Enhancing electrochemical energy storage performance of graphene oxide with 1,5-naphthalene diamine in supercapacitors application

Abstract

Enhancing the electrochemical performance of carbon-based materials for energy storage devices typically involves key strategies, such as intentionally modifying the composition through functionalization. This study demonstrated the performance of functionalized graphene oxide (FGO) electrodes for supercapacitors (SCs) modified using 1,5-naphthalene diamine (1,5-NPDA).
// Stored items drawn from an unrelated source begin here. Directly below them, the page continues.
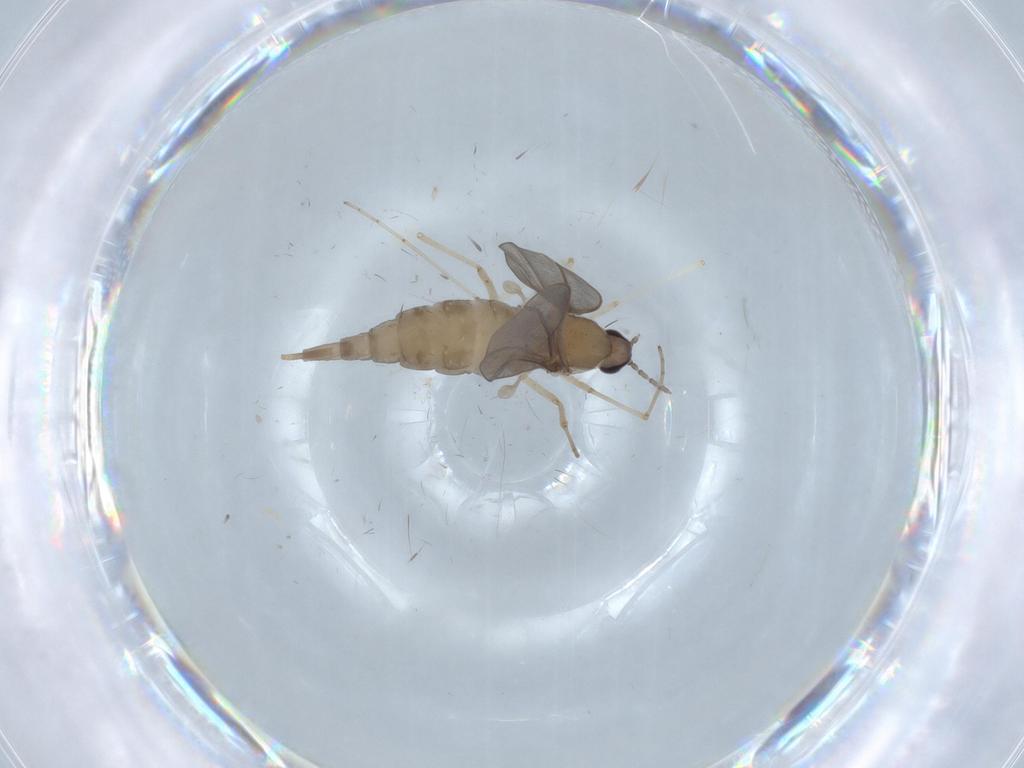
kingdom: Animalia
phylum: Arthropoda
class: Insecta
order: Diptera
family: Cecidomyiidae
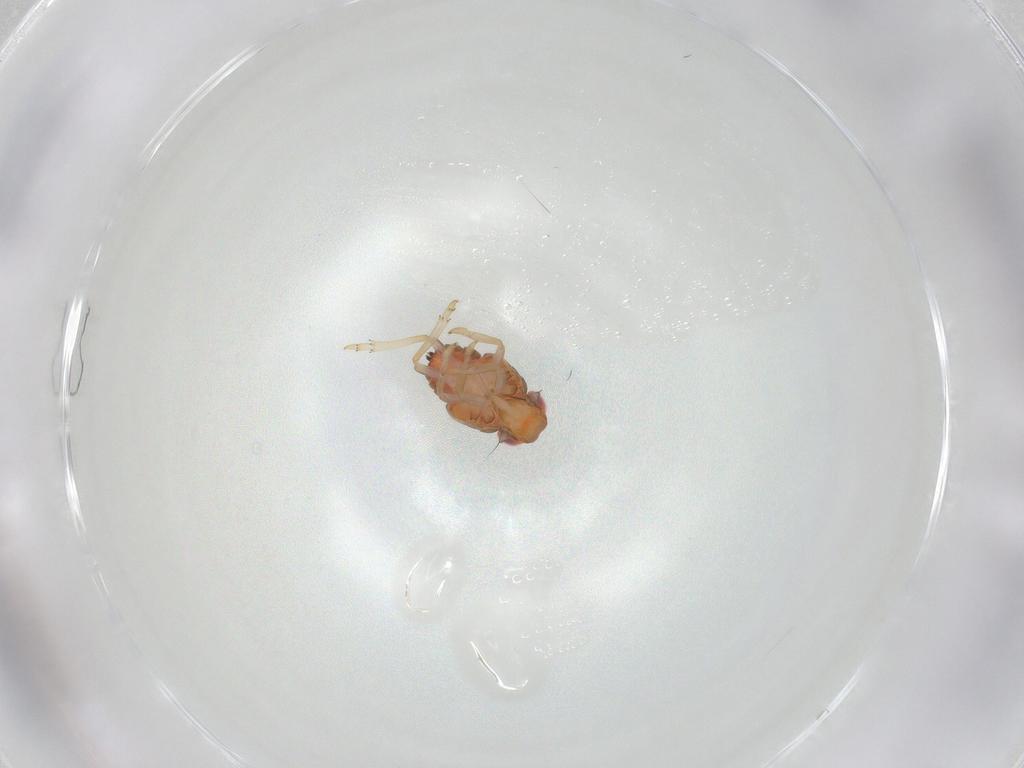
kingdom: Animalia
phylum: Arthropoda
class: Insecta
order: Hemiptera
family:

We have synthesized GO and FGO structures using a gentle, efficient approach under environmentally friendly conditions for high-performance SCs. Morphological investigation was carried out through field-emission scanning electron microscopy (FE-SEM) images and the layered structure with appropriate porosity was recorded. In addition, characterization tests such as Energy-dispersive X-ray spectroscopy (EDX), elemental mapping, X-ray diffraction (XRD), Fourier transform infrared spectroscopy (FT-IR), and Brunauer–Emmett–Teller (BET) confirmed the studied FGO's structure and its suitability for use in the SC system. The as-prepared FGO has a high specific capacitance (Cs) of 1125 F g⁻¹ at 1 A g⁻¹ in 1 M LiClO₄ electrolyte. This electrode provides the energy density of 90 Wh kg⁻¹ at the highest amount of a power density of 8.133 kW kg⁻¹ with a 97.2 % capacitance retention after 10000 cycles. These carbon-based electrode materials offer valuable insights and a theoretical foundation for utilizing FGOs in energy storage. The results of this study, particularly regarding energy density and power density, opened up new possibilities for using FGO in SCs and reinforced optimism about addressing the limitations of SCs, specifically their low energy density.